I am assuming that once it has been cured, by the addition of a little water, that it is then no more hazardous that a ceramic potted resistor like this :-



We are no longer allowed to put electronics in domestic waste in the UK but you can just take it to the local tip.

I masked a brass heater barrel and applied a thin layer.



I left it to set for 24 hours and then wound it with two strands of 0.1mm nichrome twisted together. That gives me just 110mm for 8Ω, to keep the heater short. I attached copper wires with high temperature solder and then put a thicker layer of Cerastil over the top. I then left it another 24 hours to cure.



It looks a bit lumpy because of the solder joints underneath.

I mounted it in an insulator that I turned from soapstone and ran it for a few hours at ~290°C.



The bottom of the soapstone barrel got to about 120°C. After the test the Cerastil looked exactly the same, unlike J-B Weld which goes very dark. The soapstone did discolour though at the hot end.
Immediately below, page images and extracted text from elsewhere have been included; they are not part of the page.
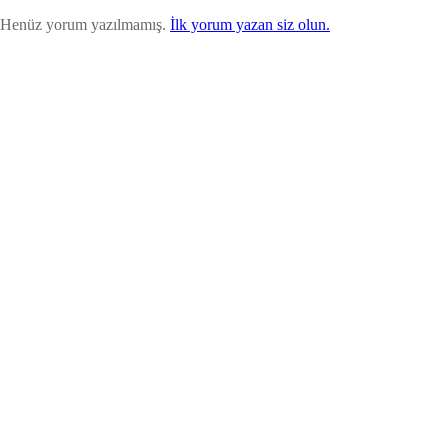
Henüz yorum yazılmamış.
İlk yorum yazan siz olun.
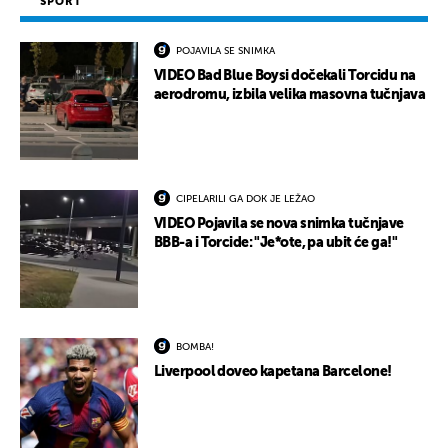
SPORT
POJAVILA SE SNIMKA
VIDEO Bad Blue Boysi dočekali Torcidu na
aerodromu, izbila velika masovna tučnjava
CIPELARILI GA DOK JE LEŽAO
VIDEO Pojavila se nova snimka tučnjave
BBB-a i Torcide: "Je*ote, pa ubit će ga!"
BOMBA!
Liverpool doveo kapetana Barcelone!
So where has this experiment taken me on my quest to make a durable extruder that covers the full range of thermoplastics? Well I will definitely be using Cerastil from now on as it seems the perfect adhesive for potting heaters, not surprisingly as that is what it is designed for. It is a high temperature adhesive that is a good electrical insulator and a good thermal conductor. I am not sure I can recommend it for the RepRap project though because it is very specialist and not widely available

I am also not sure about the soapstone. I was surprised it changed colour but I don't know if it matters or not. It looks like it would need to be twice as long, or have a heatsink at the cool end. I am also a bit worried about its strength.